EXERCISE REQUIREMENTS:
Print every line of the material below word for word, omitting the pictures.

(Data entries)
******
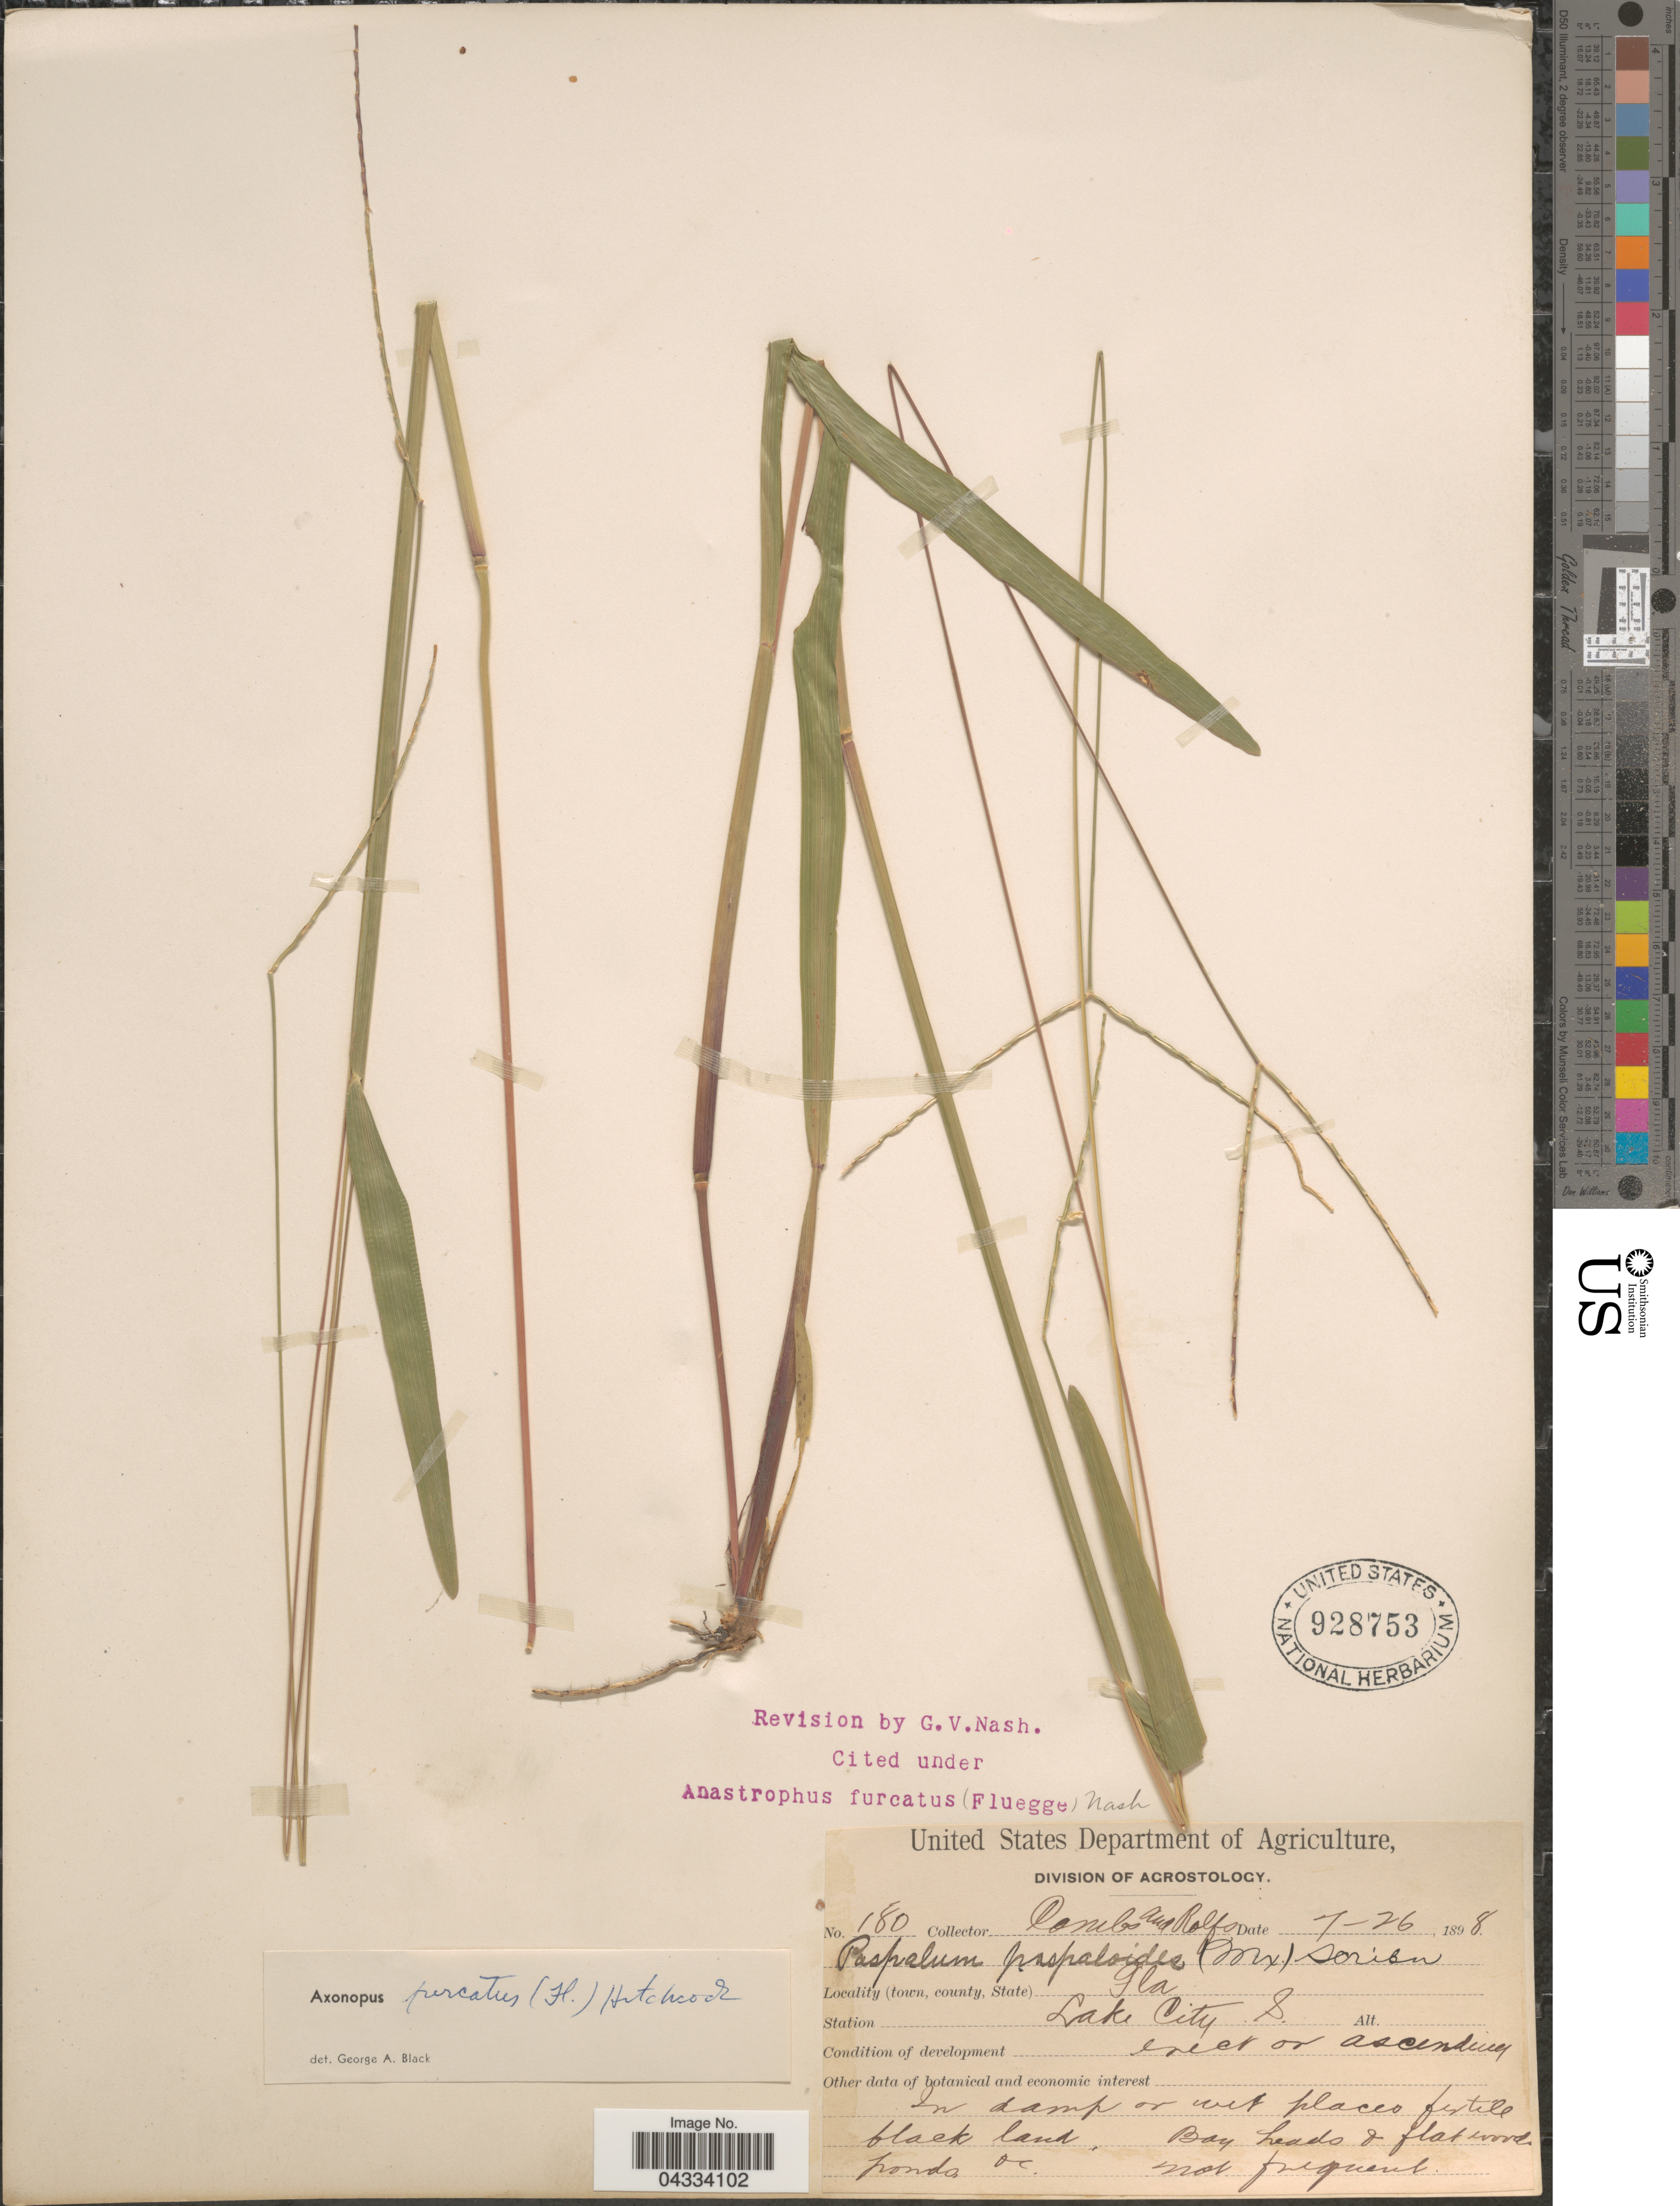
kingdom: Plantae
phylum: Tracheophyta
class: Liliopsida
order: Poales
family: Poaceae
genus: Axonopus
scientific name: Axonopus furcatus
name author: (Flüggé) Hitchc.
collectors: -. Combs & Rolfs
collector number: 180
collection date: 1898-07-26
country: United States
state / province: Florida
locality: Lake City S.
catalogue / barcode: US 928753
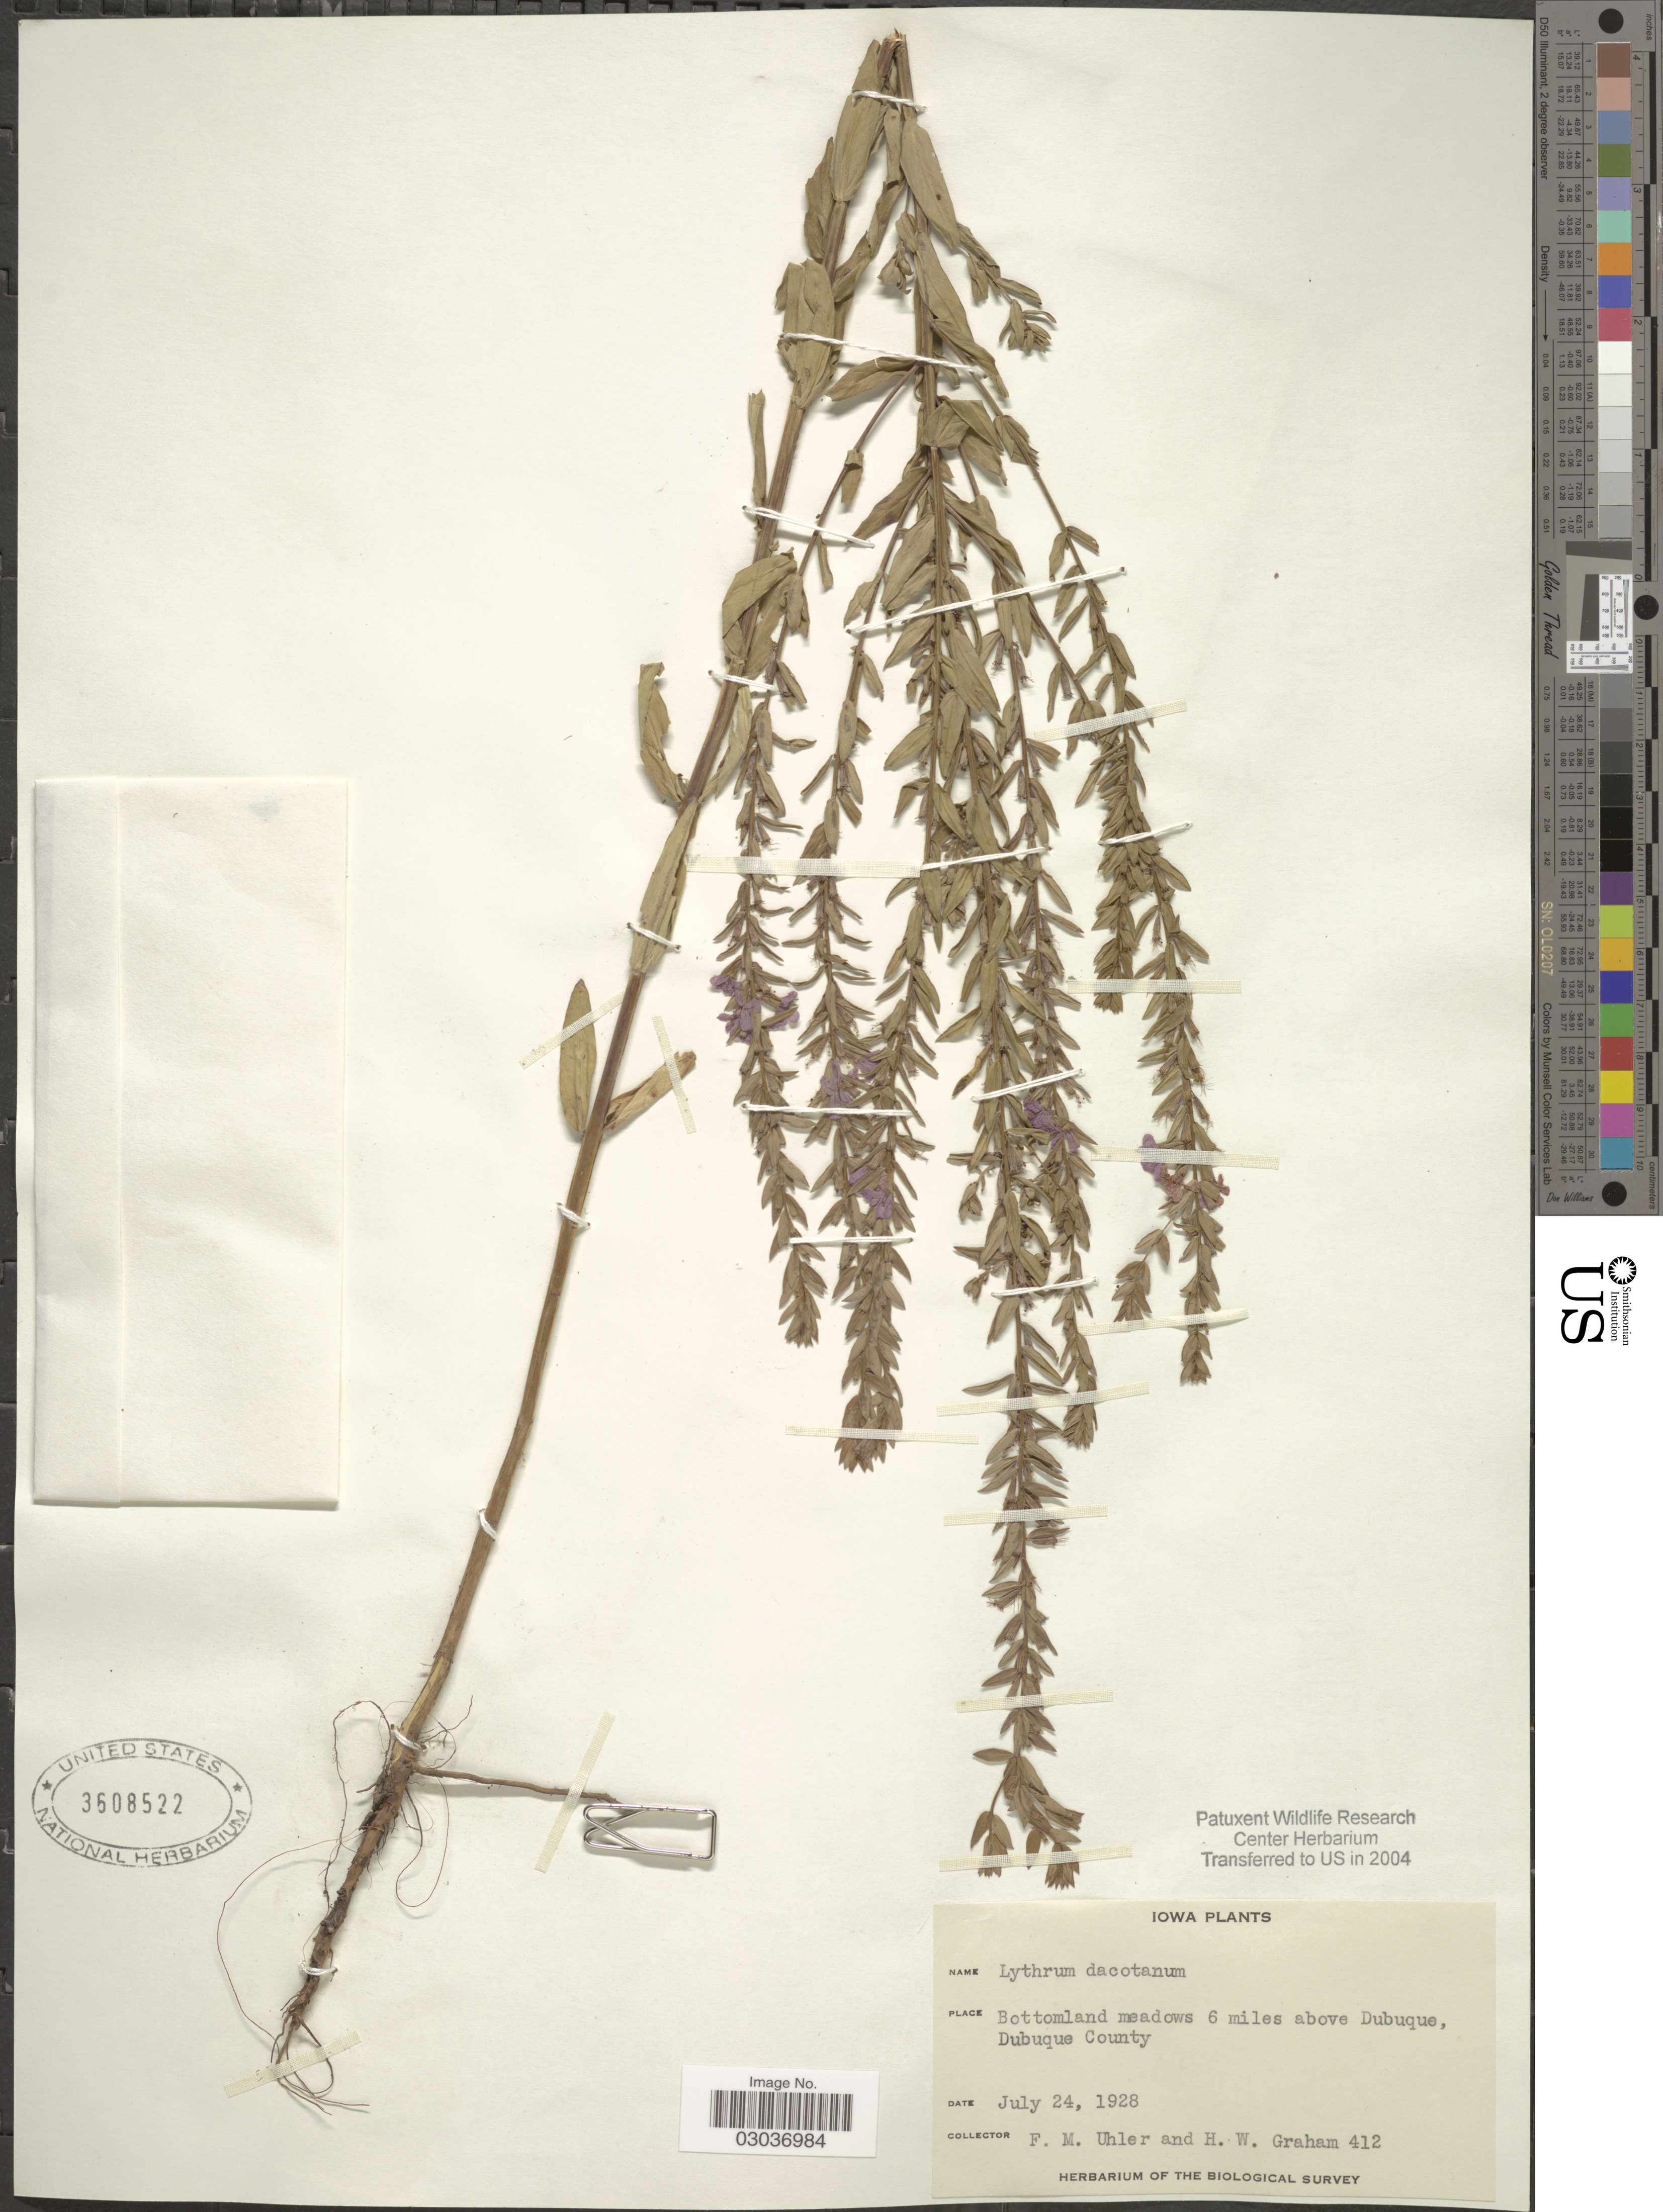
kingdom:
******
WRITTEN ANSWER:
kingdom: Plantae
phylum: Tracheophyta
class: Liliopsida
order: Poales
family: Poaceae
genus: Axonopus
scientific name: Axonopus furcatus
name author: (Flüggé) Hitchc.
collectors: -. Combs & Rolfs
collector number: 180
collection date: 1898-07-26
country: United States
state / province: Florida
locality: Lake City S.
catalogue / barcode: US 928753
kingdom:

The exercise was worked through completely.